Project 'gitlab-com/infrastructure' was moved to 'gitlab-com/gl-infra/production-engineering'. Please update any links and bookmarks that may still have the old path.
file-storage1 grows a lot all the time. It seems the largest offenders are artifacts and lfs-objects. We need to set up alerts to be sure we keep on top of this and don't let everything catch on fire.
@pcarranza I'm interested in the pages thing too. I'm going to run a du on that and find huge sites and see if any are abusive or all are normal.
I will also create a new LFS NFS server. How big do we want the LFS NFS to be? What do we even want it named? At a later date I also need to know if there a way we can block LFS uploads or make it read only for a few minutes at some point to finalize the switch over?

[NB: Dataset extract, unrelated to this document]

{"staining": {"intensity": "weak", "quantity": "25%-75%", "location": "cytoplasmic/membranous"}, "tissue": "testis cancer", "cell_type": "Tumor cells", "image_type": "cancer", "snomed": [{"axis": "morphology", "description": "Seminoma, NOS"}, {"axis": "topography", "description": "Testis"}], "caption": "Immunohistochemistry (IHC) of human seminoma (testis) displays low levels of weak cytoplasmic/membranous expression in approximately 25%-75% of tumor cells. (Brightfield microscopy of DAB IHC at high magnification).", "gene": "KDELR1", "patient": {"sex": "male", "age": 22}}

I have created nfs-lfs01.stor.gitlab.com. It is the same setup as our other NFS servers. I am going to get with @northrup on Monday to sync up the LFS folder and then we can make plans to switch over.

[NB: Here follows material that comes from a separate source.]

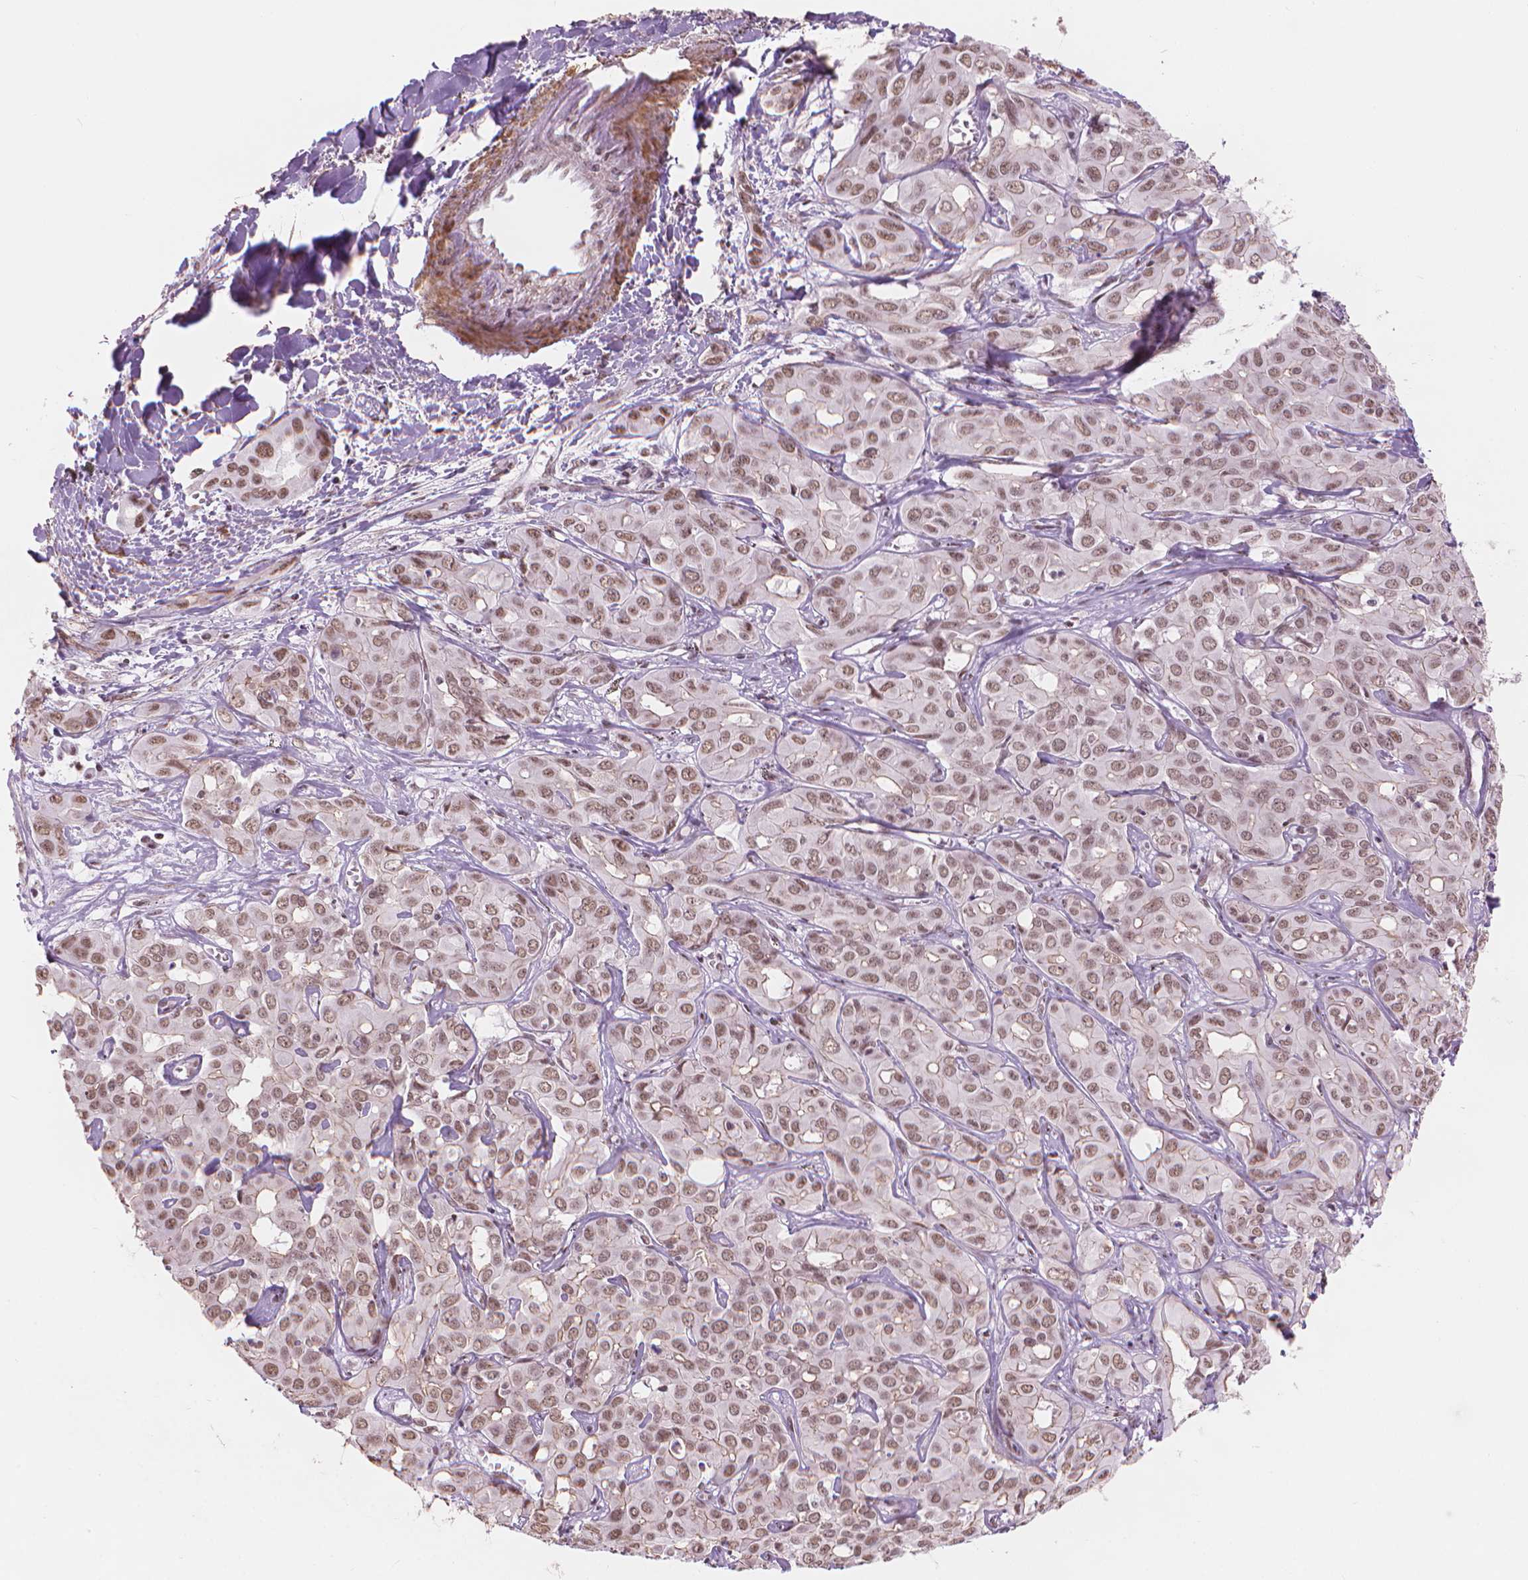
{"staining": {"intensity": "moderate", "quantity": ">75%", "location": "nuclear"}, "tissue": "liver cancer", "cell_type": "Tumor cells", "image_type": "cancer", "snomed": [{"axis": "morphology", "description": "Cholangiocarcinoma"}, {"axis": "topography", "description": "Liver"}], "caption": "A micrograph showing moderate nuclear staining in about >75% of tumor cells in liver cancer, as visualized by brown immunohistochemical staining.", "gene": "HOXD4", "patient": {"sex": "female", "age": 60}}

@pcarranza so I checked on the pages as I said I would and there is a giant directory at /var/opt/gitlab/gitlab-rails/shared/pages/tmp. It is 919GB and I have no idea what it is for. There are also a few large pages sites, but none are over 1GB which is our max, and it doesn't appear to be abuse.

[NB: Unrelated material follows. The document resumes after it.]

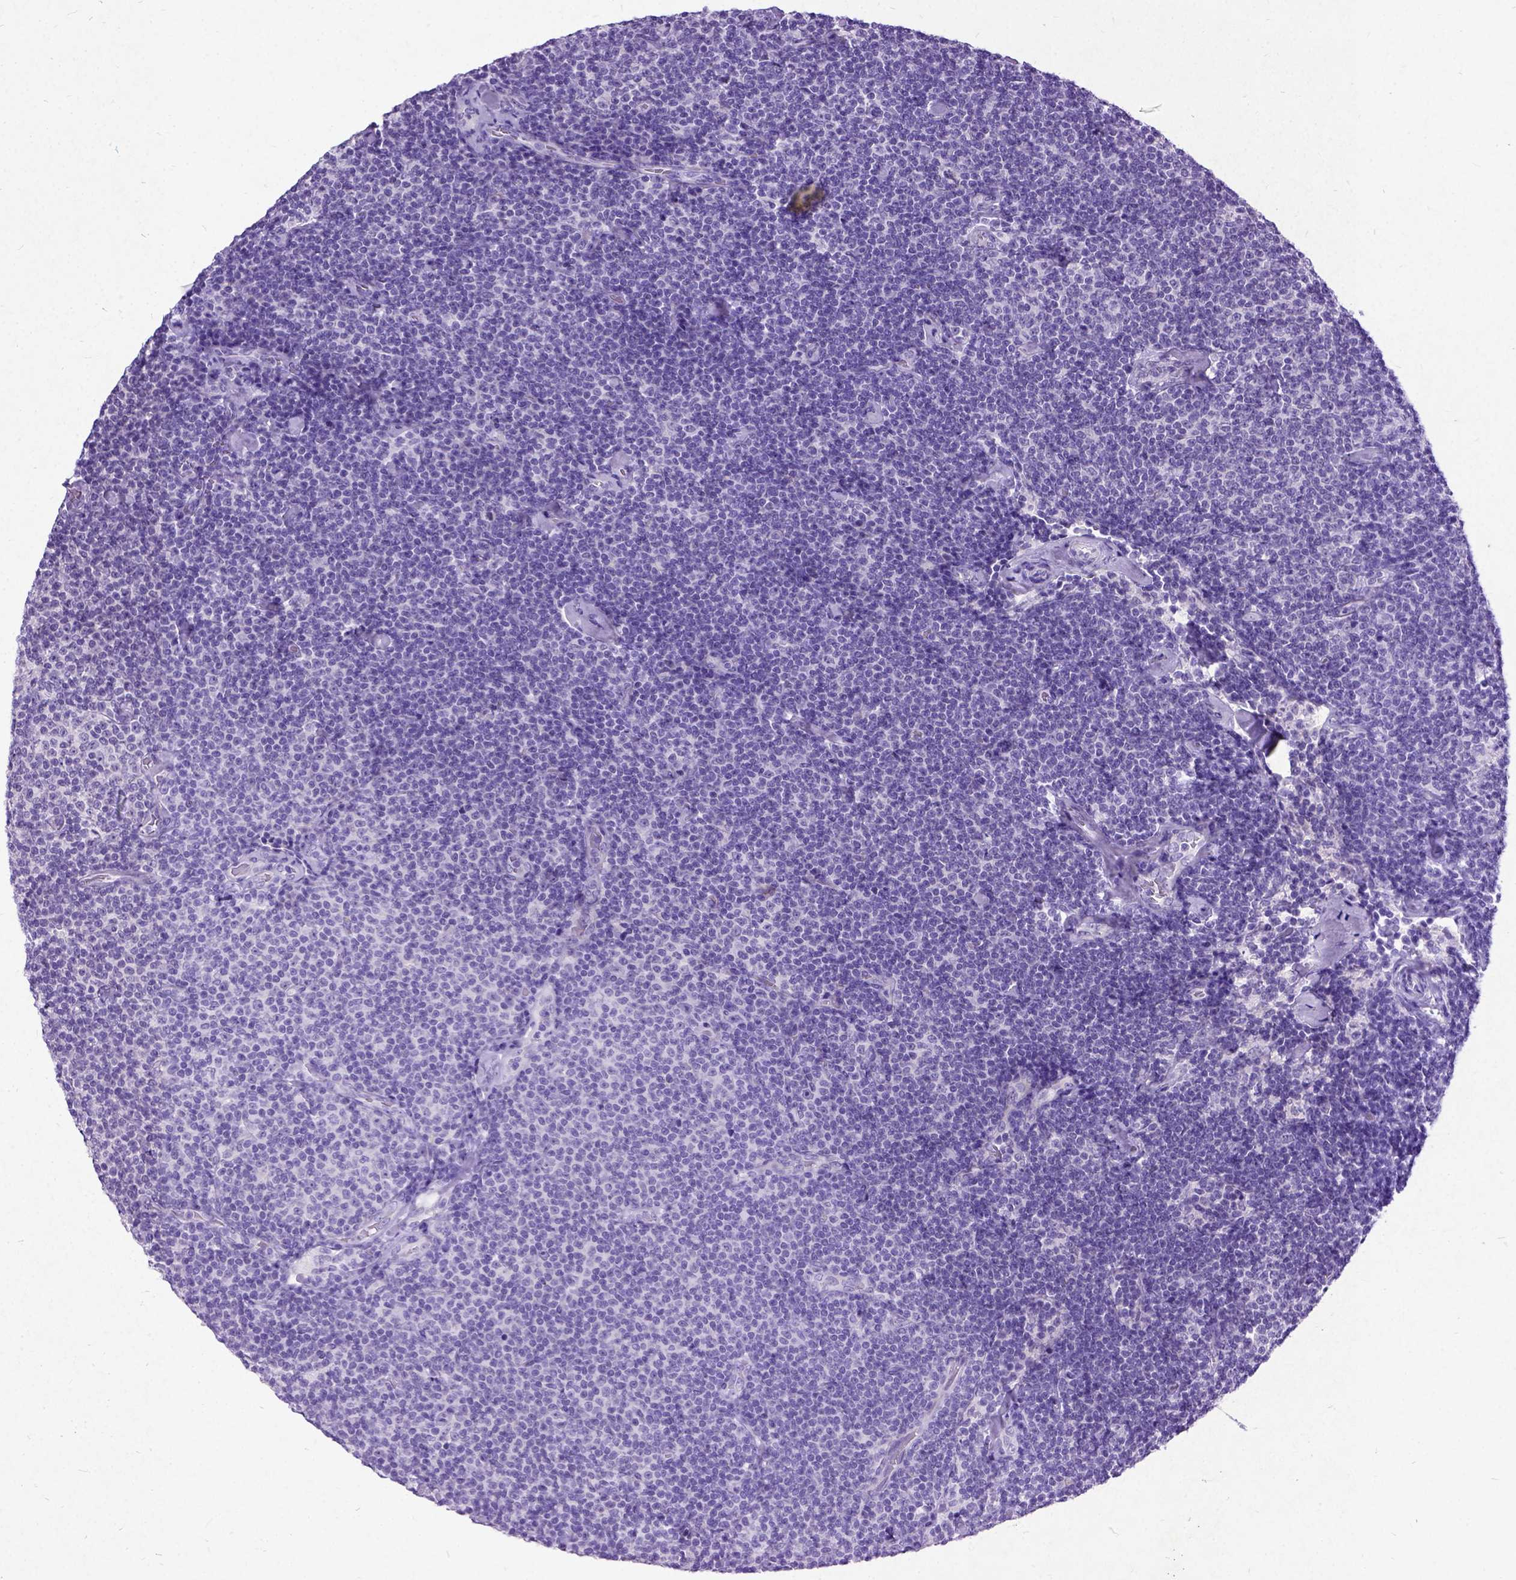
{"staining": {"intensity": "negative", "quantity": "none", "location": "none"}, "tissue": "lymphoma", "cell_type": "Tumor cells", "image_type": "cancer", "snomed": [{"axis": "morphology", "description": "Malignant lymphoma, non-Hodgkin's type, Low grade"}, {"axis": "topography", "description": "Lymph node"}], "caption": "Lymphoma was stained to show a protein in brown. There is no significant positivity in tumor cells.", "gene": "NEUROD4", "patient": {"sex": "male", "age": 81}}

I've no idea how LFS is implemented, if we can have a positive lookup then we could run a process to clean up. But we will need to have an actual solution for the future to keep it under control.
I'm calling people I have an impression has touched LFS at a given point in time.
The sync finished! What would the next steps be to actually make the switch? I assume we need to make LFS read-only, sync again to get any changed files, and then mount the new location on all the workers?
@northrup Is there a way to mark LFS read only or do we have to turn it off? Should we use the FDT tool or rsync for the second pass? Should we plan a time to do this so we can alert our users to the downtime? Perhaps next week after the holiday? I don't like the idea of doing it before a holiday really, even if it is just a US holiday.
I mean we definitely have to take the downtime, I'm curious what the user experience will be while LFS is turned off, though. I will be sure to do this Monday after US Thanksgiving.
The rsync finished very quickly. I am going to prepare merge requests with @northrup to switch the LFS mount over. Once these are completed, we can take the downtime and make the migration pretty painless due to the speed of the rsync.
@pcarranza I don't think we have a deletion mechanism at the moment. It's a bit finnicky because you have to be careful about concurrent uploads of the file you're about to delete. If you're not careful, you end up with missing LFS objects etc.
It's similar to other kinds of file uploads which also don't really have a good deletion regime. We thought of it as an append-only thing.
@jacobvosmaer-gitlab this is about deleting a folder that is not in use anymore. We moved the LFS objects to a different host completely. It's about cleaning up behind a move. rm -rf is the deletion mechanism to use in this case, there should be no upload at all in the old storage.